Please print exactly the lines running from the one that contains "[186,414,207,425] will ->" to the end of the data, with both lines included.
### Data listing
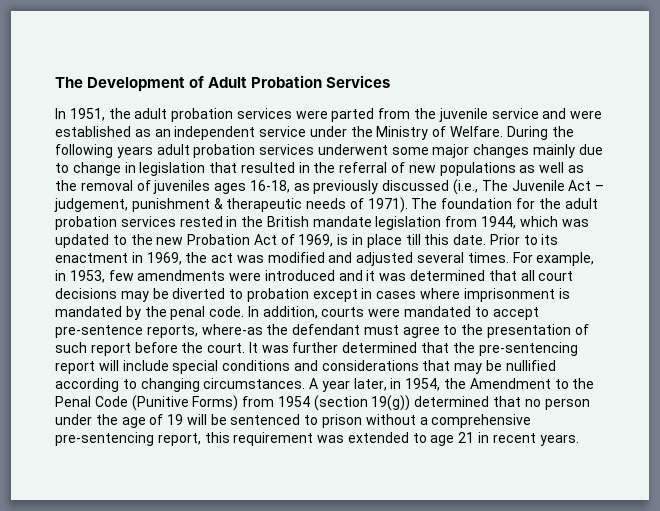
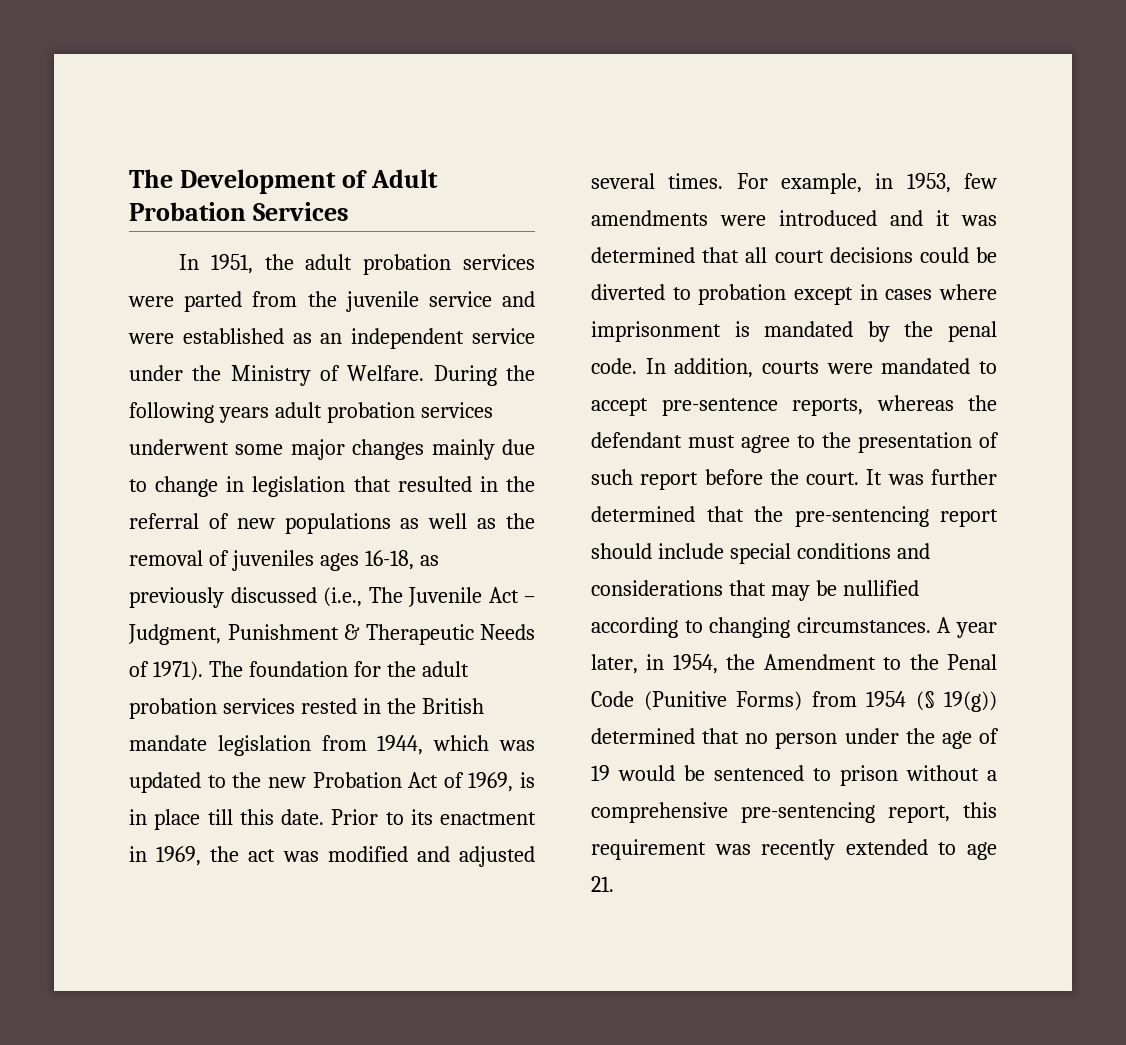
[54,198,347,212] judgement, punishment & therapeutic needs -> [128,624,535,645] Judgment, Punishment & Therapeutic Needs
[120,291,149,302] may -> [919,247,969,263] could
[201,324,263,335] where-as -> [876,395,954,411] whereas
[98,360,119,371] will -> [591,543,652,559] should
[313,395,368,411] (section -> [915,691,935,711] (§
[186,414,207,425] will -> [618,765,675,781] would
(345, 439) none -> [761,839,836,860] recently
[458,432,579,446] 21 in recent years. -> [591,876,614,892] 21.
######
» **Reply to the exercise**:
[186,414,207,425] will -> [618,765,675,781] would
(345, 439) none -> [761,839,836,860] recently
[458,432,579,446] 21 in recent years. -> [591,876,614,892] 21.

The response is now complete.